Confidentiality relating to students


A set of institutional principles relating to student confidentiality has been approved by Executive Committee. These principles have been drawn up with a view to providing:

  • a brief guide to the key issues to be considered when a department makes a commitment to confidentiality
  • a framework within which more detailed policies for individual services and departments can be formulated in order to ensure a consistent approach across the institution.
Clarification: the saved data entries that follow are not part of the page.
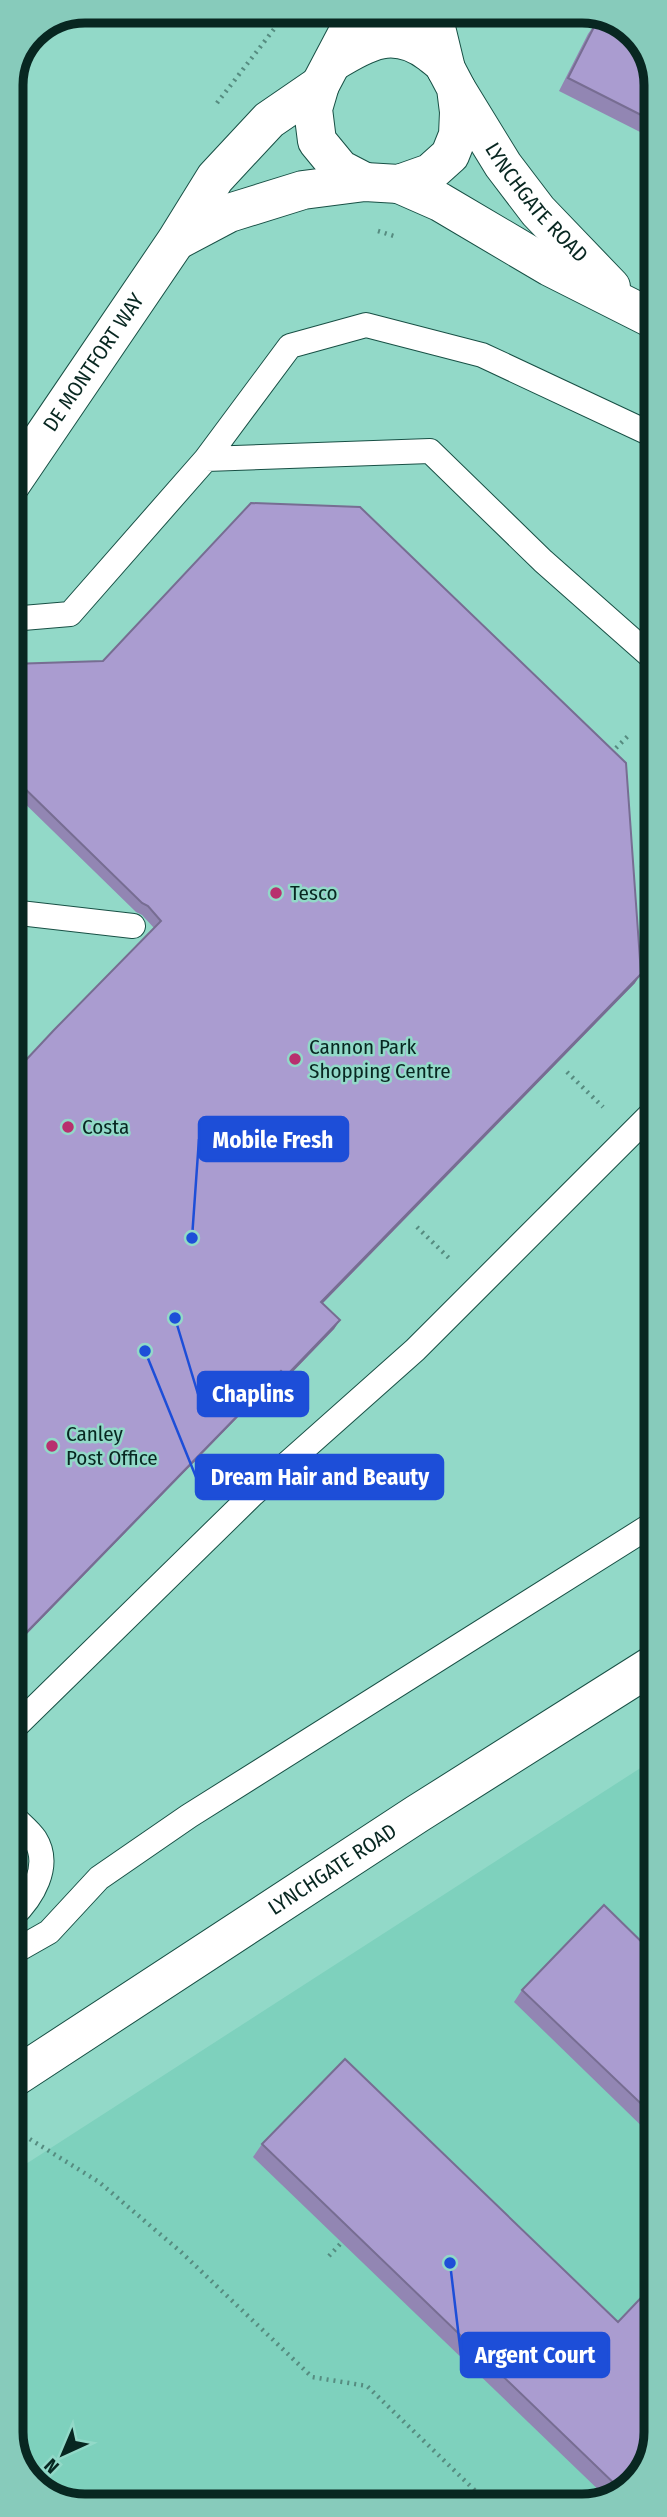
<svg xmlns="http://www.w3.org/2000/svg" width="667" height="2517" font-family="'Fira Sans Condensed',sans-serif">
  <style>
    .built { fill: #7ed1bd }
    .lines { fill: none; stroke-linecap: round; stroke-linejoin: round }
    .lane-casing { stroke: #185045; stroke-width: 26 }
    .street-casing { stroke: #185045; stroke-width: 40 }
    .path { stroke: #568c80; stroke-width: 4.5; stroke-dasharray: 2 5; stroke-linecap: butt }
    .lane { stroke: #fff; stroke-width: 24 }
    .street { stroke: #fff; stroke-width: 38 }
    .wall { fill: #9286b3 }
    .shaded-wall { fill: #776d92 }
    .building { fill: #aa9cd0; stroke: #776d92; stroke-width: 2 }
    .poi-dot { fill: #b8306e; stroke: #92d9c8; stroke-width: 2.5 }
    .labels { text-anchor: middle; stroke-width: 5; stroke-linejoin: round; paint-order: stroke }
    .street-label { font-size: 21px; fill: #082721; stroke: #92d9c8 }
    .poi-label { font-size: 21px; fill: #082721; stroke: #92d9c8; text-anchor: start }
    .rim { fill: none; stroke: #082721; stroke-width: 9 }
    .leader { fill: none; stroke: #1d4ed8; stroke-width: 2.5 }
    .callout-dot { fill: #1d4ed8; stroke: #92d9c8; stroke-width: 2.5 }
    .callout { fill: #1d4ed8; stroke: #1d4ed8; stroke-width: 2.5 }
    .callout-label { font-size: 23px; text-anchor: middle; font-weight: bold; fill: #fff }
  </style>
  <rect width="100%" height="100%" fill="#92d9c8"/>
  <!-- built -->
  <path class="built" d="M656 1758V2432L638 2481 597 2505 76 2506 36 2488 12 2447V2173Z"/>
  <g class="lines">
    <defs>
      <path id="lane" d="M206 459 290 346 366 325 482 355 655 436
        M11 619 70 614 206 459 430 451 543 561 655 660
        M11 912 133 926
        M12 1730 253 1494 415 1350 656 1109
        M12 1815C19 1823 29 1830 35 1839 52 1866 32 1898 12 1917
        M12 1953 49 1932 99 1878 189 1816 656 1522"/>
      <g id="street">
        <path d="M359 11 320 85 313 109 317 141 340 169 365 182"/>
        <path d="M333 62C367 41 394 26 430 53 436 58 443 62 446 69"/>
        <path id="s1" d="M457 90 503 165 538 211 611 287"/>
        <path d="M399 184 440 202 550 267 655 320"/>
        <path d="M178 240 229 213 303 190 365 182 399 184 430 173 450 155 458 135 459 112 456 88 446 69 432 11"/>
        <path id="s2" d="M11 484 176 241 215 178 269 120 320 85"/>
        <path id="s3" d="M12 2079 417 1814 656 1663"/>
      </g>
    </defs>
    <!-- lane casing -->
    <use href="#lane" class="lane-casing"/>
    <!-- street casing -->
    <use href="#street" class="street-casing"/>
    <!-- path -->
    <path class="path" d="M217 103 288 11
      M378 231 397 237
      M616 748 630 734
      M640 868 651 867 642 746
      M567 1072 603 1107
      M417 1227 452 1261
      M12 1659 14 1657 22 1664
      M12 2128 99 2182 181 2252 312 2377 367 2386 490 2505
      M329 2256 343 2241"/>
    <!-- lane -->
    <use href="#lane" class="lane"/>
    <!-- street -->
    <use href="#street" class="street"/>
  </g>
  <!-- wall -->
  <path class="wall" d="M559 11H591L597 14 588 26Z
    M597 21 655 70V160L640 152 648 136 559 91 588 34Z
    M11 664 635 983 323 1303 340 1320 334 1329 280 1385 274 1380 16 1645 11 1641V1076L154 928 142 915 136 912 11 790Z
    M656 1956V2140L514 2002 522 1990Z
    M262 2144 618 2322 638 2481 608 2499 253 2157Z"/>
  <!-- shaded-wall -->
  <path class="shaded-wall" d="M25 198 11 217V214Z
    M641 974 635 983 315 1311 321 1302Z
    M340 1320 334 1329 280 1385 286 1376Z
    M281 1371 274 1380 16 1645 22 1637Z"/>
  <!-- building -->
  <path class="building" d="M597 21 639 42 655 70V122L568 78Z
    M45 27 21 59 33 32Z
    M655 127V143L649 140Z
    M11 186 25 198 11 214Z
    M251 503 360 507 626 763 641 974 321 1302 340 1320 286 1376 281 1371 22 1637 11 1626V1076L54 1030 161 921 148 906 142 903 11 775V664L103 661Z
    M604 1905 656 1956V2118L522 1990Z
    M345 2059 618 2322 656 2282V2432L638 2481 622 2491 262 2144Z"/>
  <!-- markers -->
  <g class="poi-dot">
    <circle cx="276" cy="893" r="7"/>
    <circle cx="295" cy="1059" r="7"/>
    <circle cx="68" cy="1127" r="7"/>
    <circle cx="52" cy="1446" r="7"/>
  </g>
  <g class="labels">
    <!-- street labels -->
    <g class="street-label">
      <text dy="7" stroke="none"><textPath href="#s1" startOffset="138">LYNCHGATE ROAD</textPath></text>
      <text dy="7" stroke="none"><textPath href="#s2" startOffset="147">DE MONTFORT WAY</textPath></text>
      <text dy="7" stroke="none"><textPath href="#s3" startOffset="383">LYNCHGATE ROAD</textPath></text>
    </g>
    <!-- poi labels -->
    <g class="poi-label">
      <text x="290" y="900">Tesco</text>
      <text x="309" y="1054">Cannon Park<tspan x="309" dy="24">Shopping Centre</tspan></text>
      <text x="82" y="1134">Costa</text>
      <text x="66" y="1441">Canley<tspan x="66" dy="24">Post Office</tspan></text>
    </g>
  </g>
  <!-- crop -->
  <path d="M0 0H667V2517H0ZM85 23H582A62 62 0 0 1 644 85V2432A62 62 0 0 1 582 2494H85A62 62 0 0 1 23 2432V85A62 62 0 0 1 85 23Z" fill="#87cbbb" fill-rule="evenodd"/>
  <path class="rim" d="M85 23H582A62 62 0 0 1 644 85V2432A62 62 0 0 1 582 2494H85A62 62 0 0 1 23 2432V85A62 62 0 0 1 85 23Z"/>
  <!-- callouts -->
  <path class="leader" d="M192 1238L199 1139M175 1318L198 1394M145 1351L196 1477M450 2263L461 2355"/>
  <g class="callout-dot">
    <circle cx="192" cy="1238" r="7"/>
    <circle cx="175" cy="1318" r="7"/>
    <circle cx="145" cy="1351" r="7"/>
    <circle cx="450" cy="2263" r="7"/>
  </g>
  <g class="callout">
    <rect x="199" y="1117" width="149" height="44" rx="7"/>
    <rect x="198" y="1372" width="110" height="44" rx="7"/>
    <rect x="196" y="1455" width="247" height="44" rx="7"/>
    <rect x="461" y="2333" width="148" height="44" rx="7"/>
  </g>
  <g class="callout-label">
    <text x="273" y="1148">Mobile Fresh</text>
    <text x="253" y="1402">Chaplins</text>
    <text x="320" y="1485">Dream Hair and Beauty</text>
    <text x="535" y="2363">Argent Court</text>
  </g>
  <!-- north arrow -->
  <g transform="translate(63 2454) rotate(224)" stroke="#92d9c8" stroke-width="5" paint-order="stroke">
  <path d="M0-5L12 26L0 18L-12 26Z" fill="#082721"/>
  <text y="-10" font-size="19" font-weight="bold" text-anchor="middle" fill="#082721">N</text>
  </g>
</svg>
It is recognised that a number of, sometimes conflicting, considerations need to be balanced when considering dealing with student confidentiality, including:

  • the need to respect the individual's right to privacy
  • a need to define what we mean when we use the term confidential and also, the limits that might apply
  • the concept of the University as a single entity within which there might be legitimate need to share information in the best interests of the student as well as of the institution.

It is intended that a series of case studies illustrating these principles will be published shortly.

Purpose and scope

Confidentiality can be defined as the treating of information as private and not for distribution beyond specifically identified individuals or organisations, nor used other then for specifically identified purposes.

  • Respect for Confidentiality: The individual's right to privacy and personal confidentiality will be respected wherever possible
  • Legal and Professional Context: All confidential information will be handled in compliance with the law, with due diligence as to the security of the data and with levels of discretion appropriate to the sensitivity of the subject matter
  • The University has set out guidance for staff and students on handling of confidential data in compliance with the Data Protection Act 1998
  • It is recognised that certain medical and welfare practitioners, such as doctors, counsellors and chaplains, maybe also be subject to particular professional codes of practice and ethics relating to confidentiality
  • Consent: The University will seek to make clear at the outset what information is to be confidential, the extent of the confidentiality to be afforded to any disclosures and the circumstances, if any, in which relevant information may be disclosed onward to those with a clear need to know, taking into account the duty of care which may be owed to the individual and/or others
  • The University will, where practicable, seek the consent of the individual for the onward disclosure of relevant information to those with a clear need to know. Where such consent is not forthcoming, the person entrusted with the information should make it clear then in exceptional circumstances, it may be necessary to disclose the information to others, whilst also making it clear that such disclosure would be on a need-to-know basis only, preserving strict confidentiality in relation to any other third party
  • Need to Know: Confidential information will remain confidential to those staff and departments with a clear need to know
  • In fulfilling its legal and contractual obligations and avoiding a fragmented approach, the University adopts management practices that may require collection of relevant confidential information for specified purposes and its internal distribution to the minimum number of staff necessary to transact the University's business
  • Except where there is a legal, public interest or contractual expectation to do so, confidential information will not be given out externally without an individual's permission.

Sources of advice

Initial advice on where to refer a student or how best to support them can always be sought from Student Services (Learning Support, Counselling Service etc, as appropriate) or from the Head of Student Services.

Members of staff should always feel that they can express concern about a student to one of the student support services if they wish to do so.

The support service might provide general advice about managing the issue without discussing a specific student. Colleagues should never feel that they cannot seek advice about how to address matters relating to individual students due to concerns about breaking confidentiality.